O grande momento do Remo no primeiro tempo foi em arrancada de Marlon, que ultrapassou três marcadores e bateu forte da entrada da área, mas a bola subiu demais. No segundo tempo período, quando se esperava mais pressão remista, foi a Tuna que começou se soltando e levando perigo, principalmente depois que Fabinho substituiu Adriano Miranda. Em dois lances agudos, aproveitando contragolpes, Fabinho quase marcou. O Remo esteve perto do gol em cruzamento que Paulo Sérgio desviou para as redes, mas a arbitragem apontou impedimento. Lance duvidoso, reclamado pelos azulinos. Depois, quase no final, Fininho fez bonita jogada individual, mas bateu sobre o travessão de Adriano. (Foto: MÁRIO QUADROS/Bola)

Vem aí os celulares de Leão e Papão

Dica de Mauro Bonna, que transcrevo aqui. A rede BigBen está firmando parceria com Remo, Paissandu e LG para lançar telefones celulares personalizados da dupla Re-Pa, com rádio AM-FM e hino como toque de chamada. Grande ideia.

Ficha técnica: Tuna x Remo

TUNA X REMO

Local – Estádio Edgar Proença (Mangueirão), às 16h.

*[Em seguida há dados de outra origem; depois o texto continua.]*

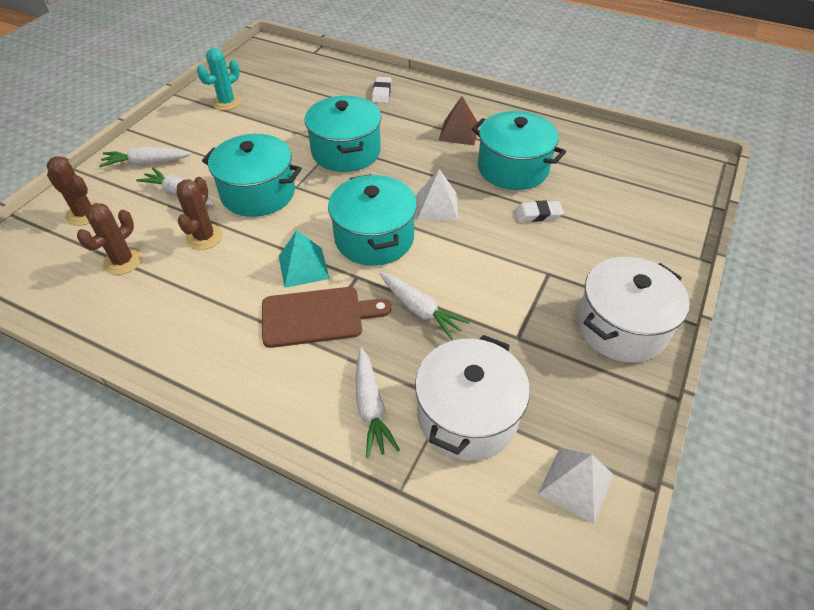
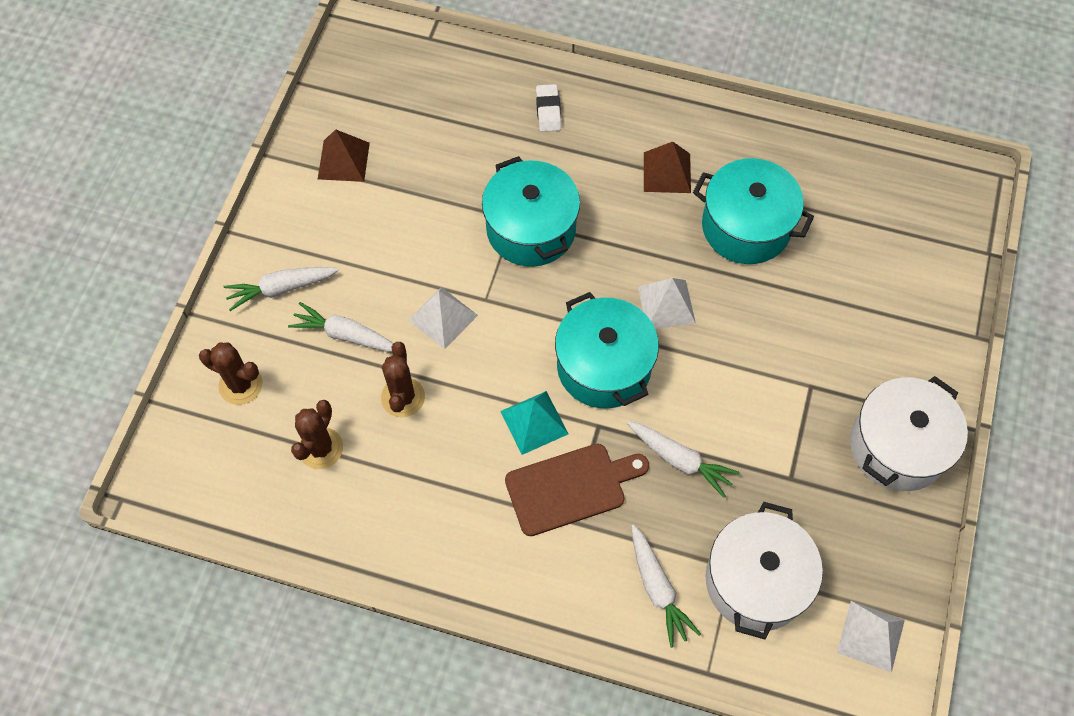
camera: 10 degrees left, 15 degrees up
(227, 102) = (343, 160): turquoise cactus -> brown pyramid
(258, 193) = (442, 317): turquoise pot -> white pyramid
(538, 214) = (787, 299): white eraser -> none

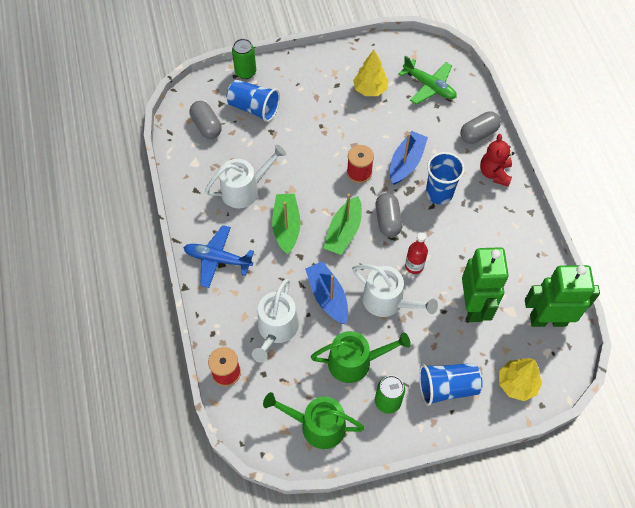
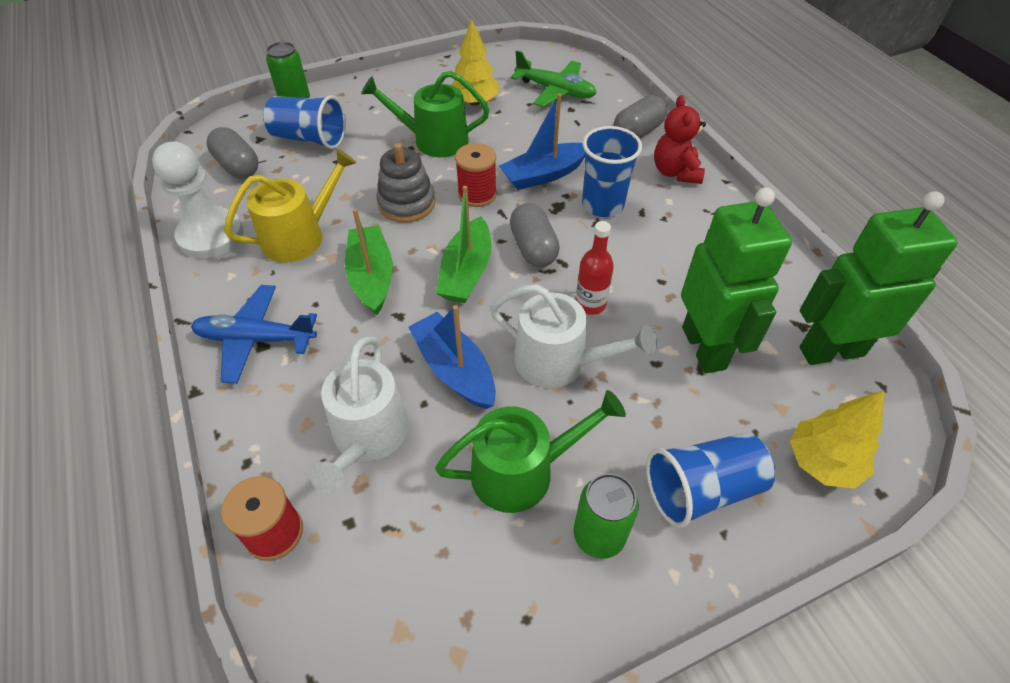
camera: 10 degrees left, 10 degrees down
(191, 181) = (211, 235): none -> white pawn
(245, 189) = (300, 236): white watering can -> yellow watering can
(313, 173) = (406, 203): none -> grey stacking toy
(317, 425) = (469, 609): green watering can -> green watering can (434, 140)
(406, 162) = (544, 175): blue boat -> blue boat turned 135 degrees counterclockwise

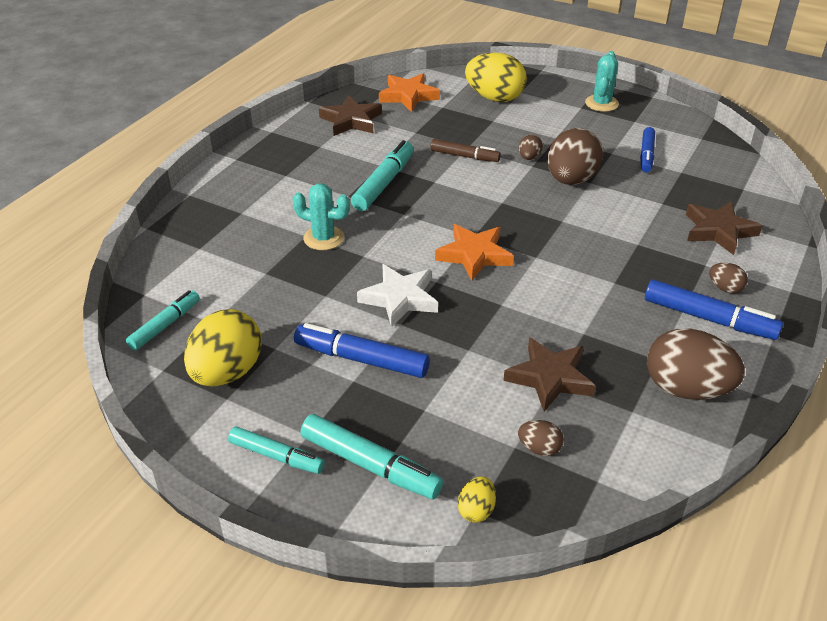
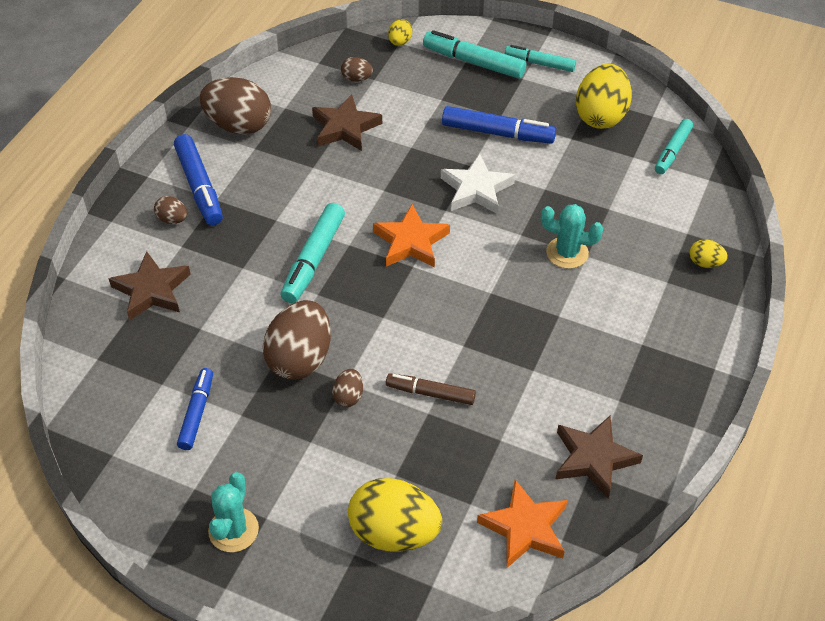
camera: 175 degrees right, 10 degrees up
(198, 224) = (705, 263): none -> yellow egg
(384, 183) = (522, 337): turquoise marker -> turquoise marker (313, 259)
(709, 319) = (199, 187): blue marker -> blue marker turned 135 degrees counterclockwise

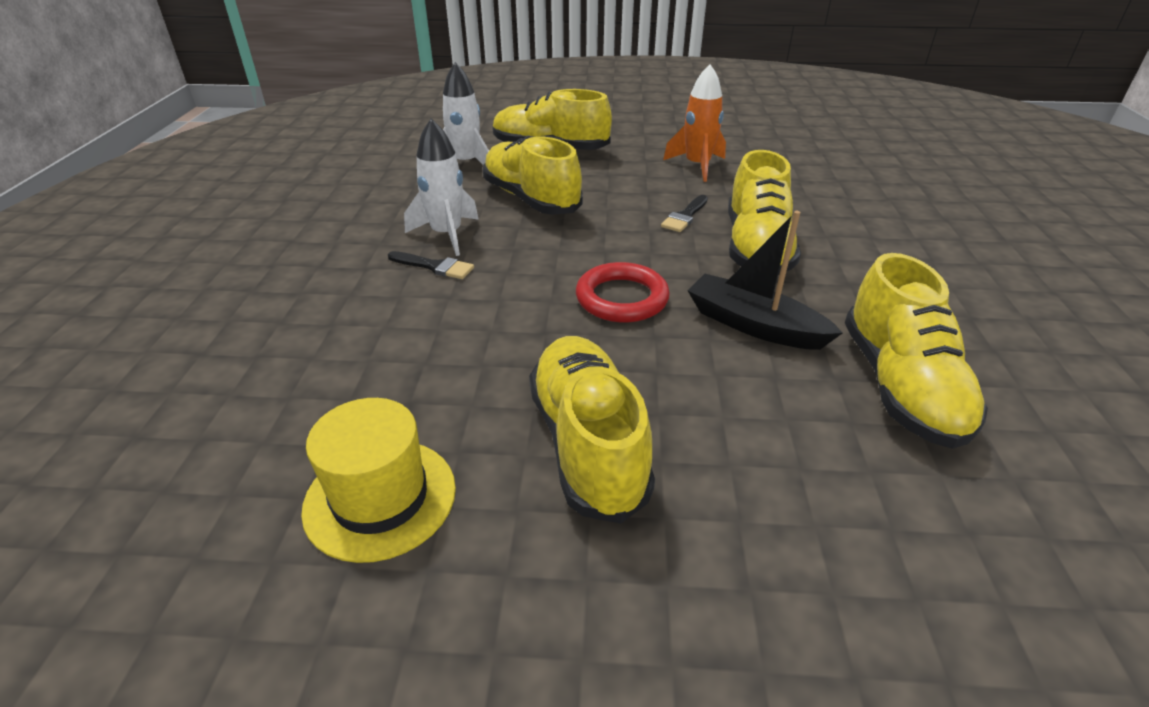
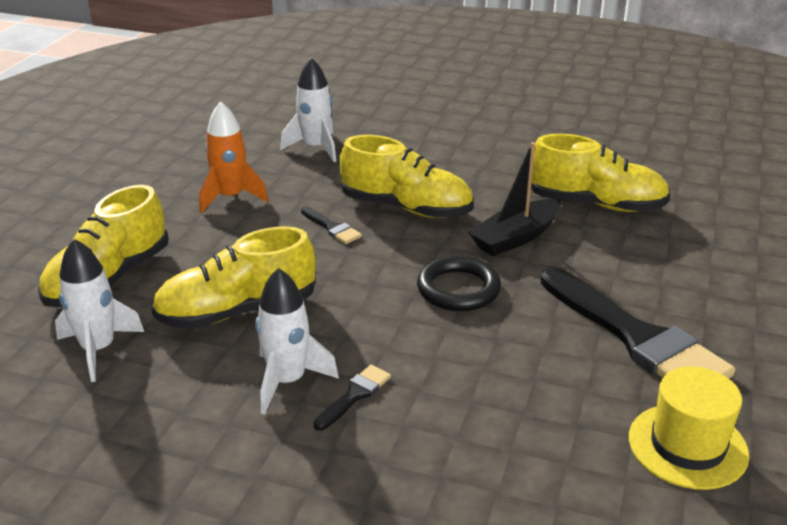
camera: 75 degrees left, 5 degrees down
(588, 443) = (637, 338): yellow shoe -> black brush
(622, 298) = (458, 289): red ring -> black ring
(825, 185) = (315, 148): none -> white rocket

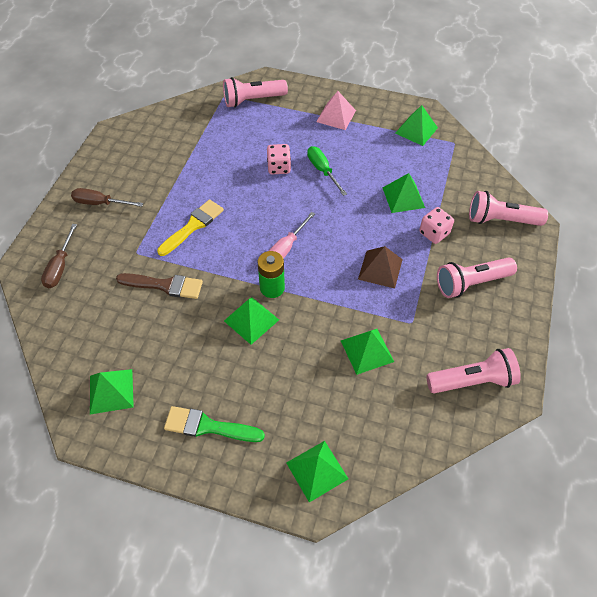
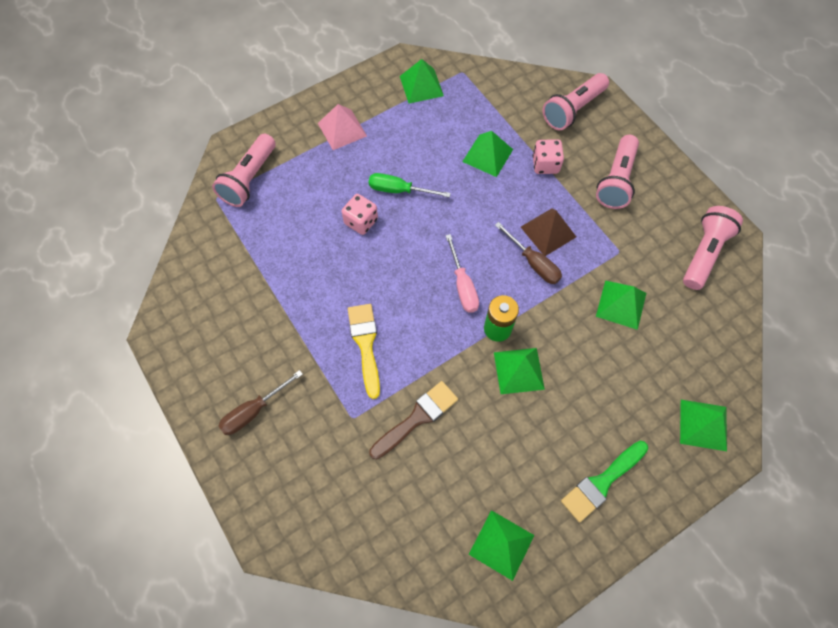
camera: 50 degrees left, 10 degrees up
(60, 266) = (306, 503): brown screwdriver -> brown screwdriver (533, 263)

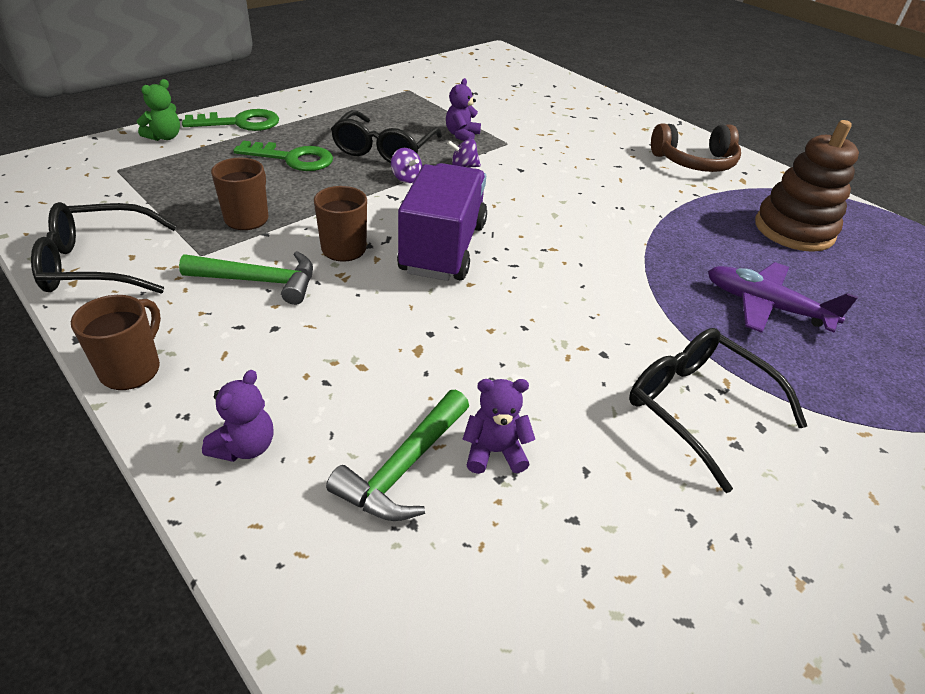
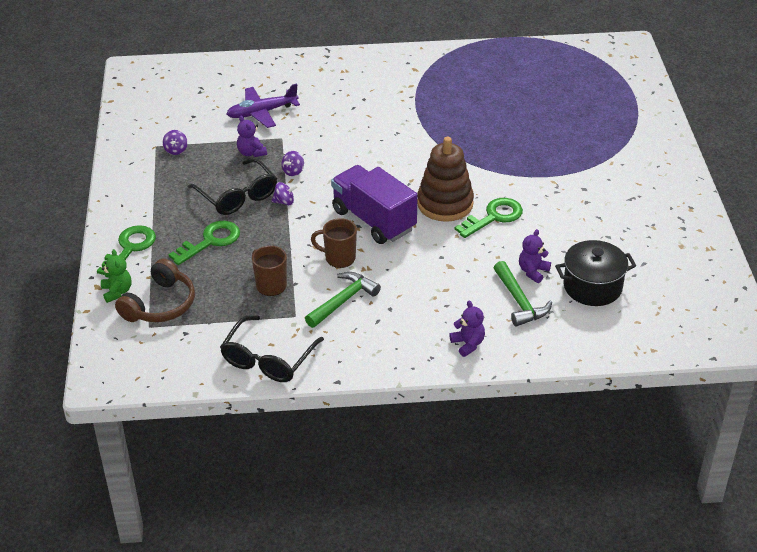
camera: 50 degrees left, 0 degrees up
(132, 369) = (381, 367): brown mug -> none
(415, 100) = (176, 150): none -> purple spinning top
(535, 562) = (592, 287): none -> black pot
(571, 351) = (494, 217): none -> green key
(694, 162) = (379, 74): brown headphones -> brown headphones (160, 304)
(697, 407) = (559, 200): black glasses -> none
(765, 306) = (519, 136): purple plane -> purple plane (261, 113)
(794, 230) = (475, 84): brown stacking toy -> brown stacking toy (445, 204)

Árbitro – Joelson Nazareno Cardoso (FPF), auxiliado por Diógenes Serrão e João Paulo Sousa (FPF).

Tuna – Adriano; Hugo de Leon, Bruno Prado, Bruno Oliveira e Maraú; Negreti, Dudu, Japonês e Alexandre Chaves; Felipe Mamão e Adriano Miranda. Técnico: Flávio Goiano.

Remo – Léo Rodrigues; Elsinho, Paulo Sérgio, Rafael Morisco e Marlon; San, Ramon, Luís André e Tiaguinho; Léo Franco e Ró. Técnico: Paulo Comelli.

Ingressos – R$ 15,00 (arquibancada), R$ 30,00 (cadeira).

Na Rádio Clube, Claudio Guimarães narra, João Cunha comenta. Reportagens: Paulo Caxiado e Francisco Urbano.

TV Cultura transmite o jogo para todo o Estado.